Parts of each act played out in a prison or demolished house but with little dramatic intensity. Kušej’s idea of laying out the stage in different perspectives for example was clever in as much as it gave him the opportunity to have an imaginary Leonora walk up the back wall but ultimately it was just a visual vanity. The minute that any real action was required – the battle scene or the duet between Alvaro and Carlo, the set became a single one-perspective entity. For the battle scene itself Kušej resorted to simply having extras (or the chorus) run from right to left – choosing movement over any sense of dramatic intent.

And the chapel – almost Nordic with its emphasis on wood – opened up to reveal (to me at least) a set of ‘priests’ who would not have looked out of place in a production of Parsifal. This idea was strengthened further still when Harteros (well her body doubled) was baptized via full immersion.

The scenes with the chorus were similarly unfocused with Kušej again failing to deliver any sense of a coherent narrative. Whether acting as corpses or indulging in a most predictable scene of sex and drunkenness, it seems that Kušej was at some points ‘directing by numbers’.

And the over-sized crucifixes of the final scene seemed like a last ditch effort to develop one of the visual motifs and bring a semblance of continuity and vision to the production. But having the singers clamber through them was clumsy but fortunately for us all, their impassioned performances overcame the distractions of the stage as they played out the final tragedy.

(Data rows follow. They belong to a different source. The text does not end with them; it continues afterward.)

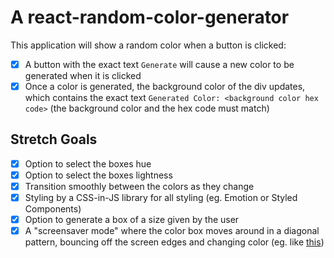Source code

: # A react-random-color-generator

This application will show a random color when a button is clicked:

- [x] A button with the exact text `Generate` will cause a new color to be generated when it is clicked
- [x] Once a color is generated, the background color of the div updates, which contains the exact text `Generated Color: <background color hex code>` (the background color and the hex code must match)

## Stretch Goals

- [x] Option to select the boxes hue
- [x] Option to select the boxes lightness
- [x] Transition smoothly between the colors as they change
- [x] Styling by a CSS-in-JS library for all styling (eg. Emotion or Styled Components)
- [x] Option to generate a box of a size given by the user
- [x] A "screensaver mode" where the color box moves around in a diagonal pattern, bouncing off the screen edges and changing color (eg. like [this](https://user-images.githubusercontent.com/1935696/93082456-42d27100-f691-11ea-872a-7cb7c0df6b9a.gif))
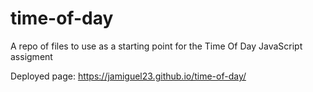 # time-of-day
A repo of files to use as a starting point for the Time Of Day JavaScript assigment

Deployed page: <https://jamiguel23.github.io/time-of-day/>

Costumes were basic and in the case of Kaufmann’s over-long hair looked like a device simply to differentiate him on stage. Similarly the lighting was so simple as to be ineffective.

And while the idea of having Calatrava and Guardiano played by the same singer should have been an opportunity for some real characterization, in reality this duality – as well as the doubling of the waiter with the mayor, and Preziosilla dressed as Curra for her first appearance – underlined the fact that Kušej seemed to have forgotten to give any direction at all to any of the singers. While the singing was excellent it was clear that the singers – left to their own devices – were resorting to their own dramatic lexicon to portray their characters. Some better that others.

Indeed throughout it seemed that somewhere – lurking in the shadows of the stage – there was a single unifying idea. But sadly for Kušej, ultimately that idea remained just outside his grasp.

And yet the singing – particularly of Anja Harteros – made the entire production worth hearing.